## Problema a resolver:
Reescreva, por favor, todas as linhas abaixo como uma lista numerada, sem as linhas em branco.
── Dados da tarefa
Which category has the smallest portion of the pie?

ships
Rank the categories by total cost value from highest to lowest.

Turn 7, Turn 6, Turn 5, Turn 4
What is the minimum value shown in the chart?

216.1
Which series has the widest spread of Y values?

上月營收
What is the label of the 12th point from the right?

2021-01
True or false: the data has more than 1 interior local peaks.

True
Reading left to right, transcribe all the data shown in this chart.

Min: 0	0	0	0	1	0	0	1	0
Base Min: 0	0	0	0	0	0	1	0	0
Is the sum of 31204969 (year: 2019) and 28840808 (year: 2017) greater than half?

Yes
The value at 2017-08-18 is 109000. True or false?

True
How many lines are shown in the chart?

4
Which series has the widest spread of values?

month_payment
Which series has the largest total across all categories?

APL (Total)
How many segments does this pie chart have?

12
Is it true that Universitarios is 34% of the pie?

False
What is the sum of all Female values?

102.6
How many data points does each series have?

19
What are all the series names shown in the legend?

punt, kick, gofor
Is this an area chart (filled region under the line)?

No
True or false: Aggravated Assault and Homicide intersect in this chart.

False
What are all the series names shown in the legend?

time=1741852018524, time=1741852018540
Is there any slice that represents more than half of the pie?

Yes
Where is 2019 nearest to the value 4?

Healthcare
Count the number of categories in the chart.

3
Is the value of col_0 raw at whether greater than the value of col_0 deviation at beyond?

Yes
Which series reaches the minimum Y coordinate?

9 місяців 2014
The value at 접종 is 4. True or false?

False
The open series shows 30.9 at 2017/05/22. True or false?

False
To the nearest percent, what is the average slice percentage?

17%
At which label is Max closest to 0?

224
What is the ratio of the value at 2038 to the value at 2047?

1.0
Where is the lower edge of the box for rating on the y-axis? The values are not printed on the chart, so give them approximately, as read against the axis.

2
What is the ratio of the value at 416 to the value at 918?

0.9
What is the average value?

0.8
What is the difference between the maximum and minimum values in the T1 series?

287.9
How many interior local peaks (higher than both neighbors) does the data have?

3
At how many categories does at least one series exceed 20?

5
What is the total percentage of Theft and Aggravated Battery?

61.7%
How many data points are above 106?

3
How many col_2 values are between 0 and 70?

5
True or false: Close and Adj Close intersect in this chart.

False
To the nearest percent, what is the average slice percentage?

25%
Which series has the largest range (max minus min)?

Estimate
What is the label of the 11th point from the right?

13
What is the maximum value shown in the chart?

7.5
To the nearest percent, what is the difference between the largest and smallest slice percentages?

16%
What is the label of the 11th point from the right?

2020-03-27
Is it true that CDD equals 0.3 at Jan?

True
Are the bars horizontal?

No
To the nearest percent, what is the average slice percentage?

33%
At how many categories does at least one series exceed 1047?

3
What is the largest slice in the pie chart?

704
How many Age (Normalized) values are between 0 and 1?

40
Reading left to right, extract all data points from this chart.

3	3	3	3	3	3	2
────
## Resposta do exercício:
1. Which category has the smallest portion of the pie?
2. ships
3. Rank the categories by total cost value from highest to lowest.
4. Turn 7, Turn 6, Turn 5, Turn 4
5. What is the minimum value shown in the chart?
6. 216.1
7. Which series has the widest spread of Y values?
8. 上月營收
9. What is the label of the 12th point from the right?
10. 2021-01
11. True or false: the data has more than 1 interior local peaks.
12. True
13. Reading left to right, transcribe all the data shown in this chart.
14. Min: 0	0	0	0	1	0	0	1	0
15. Base Min: 0	0	0	0	0	0	1	0	0
16. Is the sum of 31204969 (year: 2019) and 28840808 (year: 2017) greater than half?
17. Yes
18. The value at 2017-08-18 is 109000. True or false?
19. True
20. How many lines are shown in the chart?
21. 4
22. Which series has the widest spread of values?
23. month_payment
24. Which series has the largest total across all categories?
25. APL (Total)
26. How many segments does this pie chart have?
27. 12
28. Is it true that Universitarios is 34% of the pie?
29. False
30. What is the sum of all Female values?
31. 102.6
32. How many data points does each series have?
33. 19
34. What are all the series names shown in the legend?
35. punt, kick, gofor
36. Is this an area chart (filled region under the line)?
37. No
38. True or false: Aggravated Assault and Homicide intersect in this chart.
39. False
40. What are all the series names shown in the legend?
41. time=1741852018524, time=1741852018540
42. Is there any slice that represents more than half of the pie?
43. Yes
44. Where is 2019 nearest to the value 4?
45. Healthcare
46. Count the number of categories in the chart.
47. 3
48. Is the value of col_0 raw at whether greater than the value of col_0 deviation at beyond?
49. Yes
50. Which series reaches the minimum Y coordinate?
51. 9 місяців 2014
52. The value at 접종 is 4. True or false?
53. False
54. The open series shows 30.9 at 2017/05/22. True or false?
55. False
56. To the nearest percent, what is the average slice percentage?
57. 17%
58. At which label is Max closest to 0?
59. 224
60. What is the ratio of the value at 2038 to the value at 2047?
61. 1.0
62. Where is the lower edge of the box for rating on the y-axis? The values are not printed on the chart, so give them approximately, as read against the axis.
63. 2
64. What is the ratio of the value at 416 to the value at 918?
65. 0.9
66. What is the average value?
67. 0.8
68. What is the difference between the maximum and minimum values in the T1 series?
69. 287.9
70. How many interior local peaks (higher than both neighbors) does the data have?
71. 3
72. At how many categories does at least one series exceed 20?
73. 5
74. What is the total percentage of Theft and Aggravated Battery?
75. 61.7%
76. How many data points are above 106?
77. 3
78. How many col_2 values are between 0 and 70?
79. 5
80. True or false: Close and Adj Close intersect in this chart.
81. False
82. To the nearest percent, what is the average slice percentage?
83. 25%
84. Which series has the largest range (max minus min)?
85. Estimate
86. What is the label of the 11th point from the right?
87. 13
88. What is the maximum value shown in the chart?
89. 7.5
90. To the nearest percent, what is the difference between the largest and smallest slice percentages?
91. 16%
92. What is the label of the 11th point from the right?
93. 2020-03-27
94. Is it true that CDD equals 0.3 at Jan?
95. True
96. Are the bars horizontal?
97. No
98. To the nearest percent, what is the average slice percentage?
99. 33%
100. At how many categories does at least one series exceed 1047?
101. 3
102. What is the largest slice in the pie chart?
103. 704
104. How many Age (Normalized) values are between 0 and 1?
105. 40
106. Reading left to right, extract all data points from this chart.
107. 3	3	3	3	3	3	2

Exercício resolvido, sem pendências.